Le second quatrain met en scène le repos d’un soldat au creux de ce paisible vallon. 

L’anastrophe « jeune », dont la place est inattendue dans le vers, met en valeur l’âge du soldat.

 

Le portrait du soldat, dans le second quatrain, se poursuit dans la même tonalité que le premier quatrain ; il reprend également le thème de la vie : le soldat est « jeune » ; 

la nature est toujours aussi colorée : épithètes « cresson bleu », « lit vert » de l’herbe et lumineuse « la lumière pleut ». Cette métaphore, on pourrait même dire, cet oxymore hyperbolique puisqu’il mêle deux éléments opposés qui créent un effet d’abondance fait écho au vers 4 »mousse de rayons ». Le poète semble insister sur la luxuriance et la clarté de ce tableau bucolique, qui crée un contraste avec le fait que le dormeur ne ressente rien de toutes les sensations visuelles, (« lit vert », « cresson bleu »), tactiles (« baignant », « frais », « pleut »).

 

La description du soldat se concentre sur sa position ainsi que sa tête par les GN : il est « bouche ouverte » et « tête nue » (vers 5), (on comprend sans casque) tel un enfant endormi, tandis que sa « nuque » repose confortablement sur le « frais cresson » (vers 6) dont la fraîcheur est suggéré par la couleur bleue.

 

Le rejet de « Dort » (vers 7) attire l’attention sur son état : il est donc étendu dans l’herbe verte pour se reposer. Un état qui semble paisible, qui inspire la sérénité.
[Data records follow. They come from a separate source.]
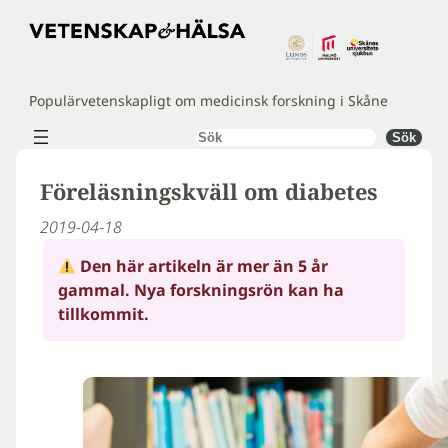
Hoppa
till
innehåll
Populärvetenskapligt om medicinsk forskning i Skåne
Sök
Sök
Föreläsningskväll om diabetes
2019-04-18
Den här artikeln är mer än 5 år
gammal. Nya forskningsrön kan ha
tillkommit.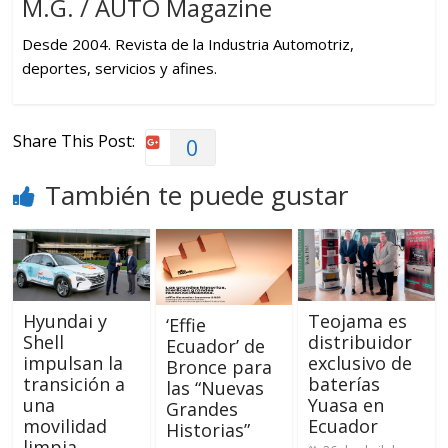
M.G. / AUTO Magazine
Desde 2004. Revista de la Industria Automotriz,
deportes, servicios y afines.
Share This Post:
0
También te puede gustar
Hyundai y
Teojama es
‘Effie
Shell
distribuidor
Ecuador’ de
impulsan la
exclusivo de
Bronce para
transición a
baterías
las “Nuevas
una
Yuasa en
Grandes
movilidad
Ecuador
Historias”
limpia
Cependant, le verbe « dort » en position de rejet introduit aussi une discordance au sein de la versification, d’autant plus frappante que les autres vers de ce second quatrain ont un rythme très régulier. Le verbe renvoie explicitement au titre même du sonnet « Le Dormeur du val ». On pourrait donc imaginer que le soldat fait une halte réparatrice entre deux combats. 

 

Néanmoins, les deux adjectifs « ouverte » (vers 5) et « pâle » (vers 8) introduisent un doute et une dissonance et suggèrent la possibilité d’une interprétation différente de ce sommeil qui semblait bénéfique au premier abord. Le repos devient donc inquiétant au vers 8 avec l’antithèse « pâle….lumière pleut » qui insiste encore sur l’opposition entre l’inactivité du soldat et la beauté de cette nature vivante, et le contraste entre le chaud et le froid.

 

 Le participe présent « baignant » peut alors prendre une connotation sanglante, ainsi que l’association « étendu », « pâle » et « lit » qui suggère plus la mort que la vie. De même,  le GN « bouche ouverte » qui fait penser à celle d’un cadavre. Ainsi, le poète nous laisse des indices qui vont être de plus en plus nombreux dans les deux tercets et va nous amener à la chute du poème.

 

  • Mouvement 3 : Un étrange sommeil (vers 9 à vers 14)

 

La répétition de « il dort » (vers 9), mise en valeur à l’hémistiche, confirme désormais le caractère étrange du sommeil du dormeur, impression renforcée par le fait qu’il repose « les pieds dans les glaïeuls » (expression) au même vers. Ces fleurs, souvent posées sur les tombes, symbolisent la mort et évoquent les enterrements et le deuil. En même temps, l’étymologie de ce substantif vient du lit « glaive », épée, instrument du soldat.

 

Les différentes oppositions et répétitions nous amènent progressivement à nous interroger sur le véritable sens du sommeil du soldat, mais Rimbaud se plaît à brouiller les pistes de lecture et tarde à en donner le véritable sens.

 

Le pléonasme « il dort », « il fait un somme » des vers 9 et 10 tente d’instaurer un climat rassurant et paisible mais les adjectifs « malade » au vers 10 et « froid » au vers 11 créent une rupture alarmante.

 

Le tercet distille à chaque vers des indices tantôt positifs, tantôt négatifs qui brouillent l’interprétation du lecteur : le dormeur sourit, mais ce sourire est inquiétant puisque c’est celui d’un « enfant malade », comparaison immédiatement atténuée par le conditionnel du verbe « sourirait » et la répétition de sourire au participe présent « souriant » au vers 9.

 

Le tercet se clôt sur une invocation à la Nature. Comme toujours chez Rimbaud, la Nature est protectrice et s’oppose à la violence et à la guerre. La personnification de la Nature souligne sa bienveillance tandis que son rôle maternel est mis en évidence par le verbe « bercer » au vers 11.

 

Alors que le cadre naturel ne cesse de solliciter les sens du dormeur, celui-ci n’y est pas sensible. Son odorat ne réagit pas aux sollicitations olfactives « pas frissonner sa narine » (vers 12). Il ne ressent également nullement la chaleur alors qu’il est exposé en plein soleil « il dort dans le soleil » (vers 13). Ses sens sont donc inertes, laissant présager sa mort. La faute volontaire de français « dans » dans « dans le soleil » donne une autre dimension au soldat : il semble être à la place des saints, au ciel. La description transfigure le soldat.

 

Le dernier vers (vers 14) constitue une pointe dans la mesure où il révèle la vérité sur « le dormeur » décrit dans le sonnet : il s’agit d’un soldat mort, blessé au combat.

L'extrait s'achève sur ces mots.